**THE PROBLEM:** Update every entry below by replacing "catalogue" with "catalog" wherever it occurs, and leave everything else unchanged.

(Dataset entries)
— Begin —

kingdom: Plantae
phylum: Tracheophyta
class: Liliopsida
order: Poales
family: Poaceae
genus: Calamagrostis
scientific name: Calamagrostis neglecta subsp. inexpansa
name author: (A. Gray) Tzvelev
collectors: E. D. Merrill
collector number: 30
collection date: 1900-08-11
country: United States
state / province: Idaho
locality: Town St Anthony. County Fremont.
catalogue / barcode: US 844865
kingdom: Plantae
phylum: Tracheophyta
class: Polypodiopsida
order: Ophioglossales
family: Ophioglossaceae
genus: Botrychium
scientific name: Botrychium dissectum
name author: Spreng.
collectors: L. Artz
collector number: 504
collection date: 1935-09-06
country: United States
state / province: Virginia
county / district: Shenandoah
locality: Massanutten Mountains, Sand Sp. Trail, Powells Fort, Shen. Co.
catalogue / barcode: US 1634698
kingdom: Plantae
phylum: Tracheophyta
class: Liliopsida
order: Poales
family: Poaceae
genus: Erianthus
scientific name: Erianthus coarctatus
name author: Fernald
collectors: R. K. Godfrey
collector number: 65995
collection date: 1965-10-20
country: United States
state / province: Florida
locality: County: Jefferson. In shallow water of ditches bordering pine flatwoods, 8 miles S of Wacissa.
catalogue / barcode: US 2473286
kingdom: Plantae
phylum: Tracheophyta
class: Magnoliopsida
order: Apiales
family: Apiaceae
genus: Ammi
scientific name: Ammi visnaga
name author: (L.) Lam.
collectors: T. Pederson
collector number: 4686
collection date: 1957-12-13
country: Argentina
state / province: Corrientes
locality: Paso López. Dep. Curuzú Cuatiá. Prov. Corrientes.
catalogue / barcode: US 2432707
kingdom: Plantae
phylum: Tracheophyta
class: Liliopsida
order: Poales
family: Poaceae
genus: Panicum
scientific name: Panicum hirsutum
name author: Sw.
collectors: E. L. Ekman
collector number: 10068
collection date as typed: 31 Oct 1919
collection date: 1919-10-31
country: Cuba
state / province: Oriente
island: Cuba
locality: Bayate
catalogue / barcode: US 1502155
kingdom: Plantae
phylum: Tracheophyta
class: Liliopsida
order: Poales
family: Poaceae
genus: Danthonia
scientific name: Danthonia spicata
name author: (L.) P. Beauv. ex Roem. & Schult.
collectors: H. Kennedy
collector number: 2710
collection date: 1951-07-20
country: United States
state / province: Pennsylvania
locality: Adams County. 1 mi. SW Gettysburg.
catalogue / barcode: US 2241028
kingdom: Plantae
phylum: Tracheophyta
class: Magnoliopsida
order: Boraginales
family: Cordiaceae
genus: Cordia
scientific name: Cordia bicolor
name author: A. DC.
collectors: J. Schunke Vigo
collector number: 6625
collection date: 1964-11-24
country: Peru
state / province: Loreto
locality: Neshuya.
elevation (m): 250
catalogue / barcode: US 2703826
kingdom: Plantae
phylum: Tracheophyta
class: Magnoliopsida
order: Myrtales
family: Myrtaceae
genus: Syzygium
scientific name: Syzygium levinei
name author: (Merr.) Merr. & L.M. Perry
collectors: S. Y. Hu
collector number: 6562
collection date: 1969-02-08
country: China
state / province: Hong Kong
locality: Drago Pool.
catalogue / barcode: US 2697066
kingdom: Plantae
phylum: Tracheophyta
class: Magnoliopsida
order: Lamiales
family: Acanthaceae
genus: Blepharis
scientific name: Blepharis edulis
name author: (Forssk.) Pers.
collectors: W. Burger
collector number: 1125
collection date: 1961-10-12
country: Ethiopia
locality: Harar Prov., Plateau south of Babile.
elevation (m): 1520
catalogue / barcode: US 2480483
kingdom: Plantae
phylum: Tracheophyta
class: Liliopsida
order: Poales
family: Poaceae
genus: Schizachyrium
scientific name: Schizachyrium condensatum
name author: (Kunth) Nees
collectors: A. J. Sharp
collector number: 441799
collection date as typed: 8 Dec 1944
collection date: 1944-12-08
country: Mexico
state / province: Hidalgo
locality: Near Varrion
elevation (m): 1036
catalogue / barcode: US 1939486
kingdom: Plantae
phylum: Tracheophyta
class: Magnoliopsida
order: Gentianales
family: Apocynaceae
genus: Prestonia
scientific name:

— End —

**REPLY TO THE TASK:**
kingdom: Plantae
phylum: Tracheophyta
class: Liliopsida
order: Poales
family: Poaceae
genus: Calamagrostis
scientific name: Calamagrostis neglecta subsp. inexpansa
name author: (A. Gray) Tzvelev
collectors: E. D. Merrill
collector number: 30
collection date: 1900-08-11
country: United States
state / province: Idaho
locality: Town St Anthony. County Fremont.
catalog / barcode: US 844865
kingdom: Plantae
phylum: Tracheophyta
class: Polypodiopsida
order: Ophioglossales
family: Ophioglossaceae
genus: Botrychium
scientific name: Botrychium dissectum
name author: Spreng.
collectors: L. Artz
collector number: 504
collection date: 1935-09-06
country: United States
state / province: Virginia
county / district: Shenandoah
locality: Massanutten Mountains, Sand Sp. Trail, Powells Fort, Shen. Co.
catalog / barcode: US 1634698
kingdom: Plantae
phylum: Tracheophyta
class: Liliopsida
order: Poales
family: Poaceae
genus: Erianthus
scientific name: Erianthus coarctatus
name author: Fernald
collectors: R. K. Godfrey
collector number: 65995
collection date: 1965-10-20
country: United States
state / province: Florida
locality: County: Jefferson. In shallow water of ditches bordering pine flatwoods, 8 miles S of Wacissa.
catalog / barcode: US 2473286
kingdom: Plantae
phylum: Tracheophyta
class: Magnoliopsida
order: Apiales
family: Apiaceae
genus: Ammi
scientific name: Ammi visnaga
name author: (L.) Lam.
collectors: T. Pederson
collector number: 4686
collection date: 1957-12-13
country: Argentina
state / province: Corrientes
locality: Paso López. Dep. Curuzú Cuatiá. Prov. Corrientes.
catalog / barcode: US 2432707
kingdom: Plantae
phylum: Tracheophyta
class: Liliopsida
order: Poales
family: Poaceae
genus: Panicum
scientific name: Panicum hirsutum
name author: Sw.
collectors: E. L. Ekman
collector number: 10068
collection date as typed: 31 Oct 1919
collection date: 1919-10-31
country: Cuba
state / province: Oriente
island: Cuba
locality: Bayate
catalog / barcode: US 1502155
kingdom: Plantae
phylum: Tracheophyta
class: Liliopsida
order: Poales
family: Poaceae
genus: Danthonia
scientific name: Danthonia spicata
name author: (L.) P. Beauv. ex Roem. & Schult.
collectors: H. Kennedy
collector number: 2710
collection date: 1951-07-20
country: United States
state / province: Pennsylvania
locality: Adams County. 1 mi. SW Gettysburg.
catalog / barcode: US 2241028
kingdom: Plantae
phylum: Tracheophyta
class: Magnoliopsida
order: Boraginales
family: Cordiaceae
genus: Cordia
scientific name: Cordia bicolor
name author: A. DC.
collectors: J. Schunke Vigo
collector number: 6625
collection date: 1964-11-24
country: Peru
state / province: Loreto
locality: Neshuya.
elevation (m): 250
catalog / barcode: US 2703826
kingdom: Plantae
phylum: Tracheophyta
class: Magnoliopsida
order: Myrtales
family: Myrtaceae
genus: Syzygium
scientific name: Syzygium levinei
name author: (Merr.) Merr. & L.M. Perry
collectors: S. Y. Hu
collector number: 6562
collection date: 1969-02-08
country: China
state / province: Hong Kong
locality: Drago Pool.
catalog / barcode: US 2697066
kingdom: Plantae
phylum: Tracheophyta
class: Magnoliopsida
order: Lamiales
family: Acanthaceae
genus: Blepharis
scientific name: Blepharis edulis
name author: (Forssk.) Pers.
collectors: W. Burger
collector number: 1125
collection date: 1961-10-12
country: Ethiopia
locality: Harar Prov., Plateau south of Babile.
elevation (m): 1520
catalog / barcode: US 2480483
kingdom: Plantae
phylum: Tracheophyta
class: Liliopsida
order: Poales
family: Poaceae
genus: Schizachyrium
scientific name: Schizachyrium condensatum
name author: (Kunth) Nees
collectors: A. J. Sharp
collector number: 441799
collection date as typed: 8 Dec 1944
collection date: 1944-12-08
country: Mexico
state / province: Hidalgo
locality: Near Varrion
elevation (m): 1036
catalog / barcode: US 1939486
kingdom: Plantae
phylum: Tracheophyta
class: Magnoliopsida
order: Gentianales
family: Apocynaceae
genus: Prestonia
scientific name:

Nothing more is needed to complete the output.